Avec le récent meurtre abominable de Ould Elmane dans la capitale économique Nouadhibou, dont le corps a été découpé en plusieurs morceaux, ainsi que les tueries sauvages de Lemgheity, de Tourine et d’El Ghallaouiya, qui n’avaient épargné des corps sans vie, la psychose gagne de plus en plus du terrain, attisée par les déclarations de l’Aqmi évoquant l’ouverture l’enfer.

C’est sans doute dans ce cadre que le ministre de l’Intérieur et de la Décentralisation Mohamed Ould Boilil a fait hier sa seconde sortie, pour assurer l’opinion de la maitrise totale de la situation sécuritaire dans le pays, indiquant qu’après le redéploiement de l'armée sur tous les coins et recoins du pays et l'instauration de 45 points de passage frontaliers, le territoire national est "sous contrôle" et le combat contre Al-Qaïda au Maghreb islamique (Aqmi) fortement renforcé. M. Ould Boilil a ajouté que "des mesures ont été prises pour améliorer les performances et les conditions des personnels travaillant dans le secteur de la sécurité nationale». Le ministre faisait en particulier allusion à l'augmentation des salaires dont ont bénéficié cette année les forces de sécurité mauritaniennes. Il a fait ses déclarations au cours d’une visite effectuée au tout nouveau siège de la direction générale de la sûreté nationale à Nouakchott, assurant que "les relations de la Mauritanie avec tous les pays de la région) sont bonnes". Ould Boilil a appelé "les citoyens à assumer leur responsabilité envers leur patrie et à accompagner les mutations que connaît le pays". L'armée mauritanienne a mené jeudi dernier avec l'appui de la France un raid contre une unité d'Al-Qaïda au Maghreb islamique (Aqmi) en territoire malien qui a fait sept morts dans les rangs de cette organisation.

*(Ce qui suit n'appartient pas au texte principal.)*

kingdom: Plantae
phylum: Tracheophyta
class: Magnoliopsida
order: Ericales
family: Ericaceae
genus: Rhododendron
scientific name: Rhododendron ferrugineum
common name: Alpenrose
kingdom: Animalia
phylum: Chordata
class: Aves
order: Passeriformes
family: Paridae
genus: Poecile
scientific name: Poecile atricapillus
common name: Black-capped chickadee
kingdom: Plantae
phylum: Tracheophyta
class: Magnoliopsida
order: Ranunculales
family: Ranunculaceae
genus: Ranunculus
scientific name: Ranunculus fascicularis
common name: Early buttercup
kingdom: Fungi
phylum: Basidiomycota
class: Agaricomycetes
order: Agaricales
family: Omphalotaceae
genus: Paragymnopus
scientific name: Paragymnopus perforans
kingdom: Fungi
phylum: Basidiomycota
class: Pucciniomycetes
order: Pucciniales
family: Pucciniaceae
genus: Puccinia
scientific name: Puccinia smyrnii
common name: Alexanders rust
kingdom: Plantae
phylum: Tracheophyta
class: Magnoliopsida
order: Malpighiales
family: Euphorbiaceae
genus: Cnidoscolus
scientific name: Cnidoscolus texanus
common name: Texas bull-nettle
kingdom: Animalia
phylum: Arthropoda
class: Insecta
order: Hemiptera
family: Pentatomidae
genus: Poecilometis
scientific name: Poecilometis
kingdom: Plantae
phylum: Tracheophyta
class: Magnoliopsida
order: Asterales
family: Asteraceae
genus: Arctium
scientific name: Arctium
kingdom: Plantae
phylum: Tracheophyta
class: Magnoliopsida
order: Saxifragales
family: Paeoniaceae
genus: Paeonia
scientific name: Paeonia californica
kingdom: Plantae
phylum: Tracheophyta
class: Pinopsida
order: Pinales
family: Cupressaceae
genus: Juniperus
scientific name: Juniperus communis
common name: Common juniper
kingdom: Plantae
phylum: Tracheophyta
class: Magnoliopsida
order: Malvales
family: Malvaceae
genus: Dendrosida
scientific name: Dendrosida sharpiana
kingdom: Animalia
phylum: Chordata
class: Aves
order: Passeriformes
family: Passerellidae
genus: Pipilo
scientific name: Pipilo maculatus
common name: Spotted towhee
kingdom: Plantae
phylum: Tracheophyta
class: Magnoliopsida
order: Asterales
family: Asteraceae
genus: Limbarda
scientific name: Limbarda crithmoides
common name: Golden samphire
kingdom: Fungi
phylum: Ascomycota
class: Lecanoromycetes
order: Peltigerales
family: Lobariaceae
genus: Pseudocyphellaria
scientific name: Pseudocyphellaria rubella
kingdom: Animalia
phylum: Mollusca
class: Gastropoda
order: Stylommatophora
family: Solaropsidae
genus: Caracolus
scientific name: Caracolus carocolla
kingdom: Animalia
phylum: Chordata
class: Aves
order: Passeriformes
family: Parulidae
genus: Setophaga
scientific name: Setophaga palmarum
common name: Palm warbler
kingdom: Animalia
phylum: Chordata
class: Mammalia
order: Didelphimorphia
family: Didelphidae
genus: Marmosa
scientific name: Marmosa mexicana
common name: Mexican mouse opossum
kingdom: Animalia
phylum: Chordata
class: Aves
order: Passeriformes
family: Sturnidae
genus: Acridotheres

Selon la France, l'opération franco-mauritanienne visait à libérer l'otage français Michel Germaneau, détenu depuis avril par Aqmi qui a annoncé avoir exécuté samedi le Français pour venger ses membres tués lors de ce raid. Le gouvernement mauritanien affirme que cette opération avait pour seul objectif de prévenir une attaque d'Aqmi sur son territoire, programmée le 28 juillet. La majorité présidentielle a dit apporter un "soutien sans faille" à l'armée face à Aqmi et a proné une coopération régionale contre Aqmi. La Coalition des partis de la majorité (CPM) a salué "la coordination entre les Etats de la sous-région en matière de lutte contre le terrorisme et considère que cette coordination constitue le meilleur moyen de lutte contre ce phénomène", a dit un de ses responsables, M. Moctar Ould Dahi, secrétaire permanent de l'Union pour la République (UPR), le parti présidentiel.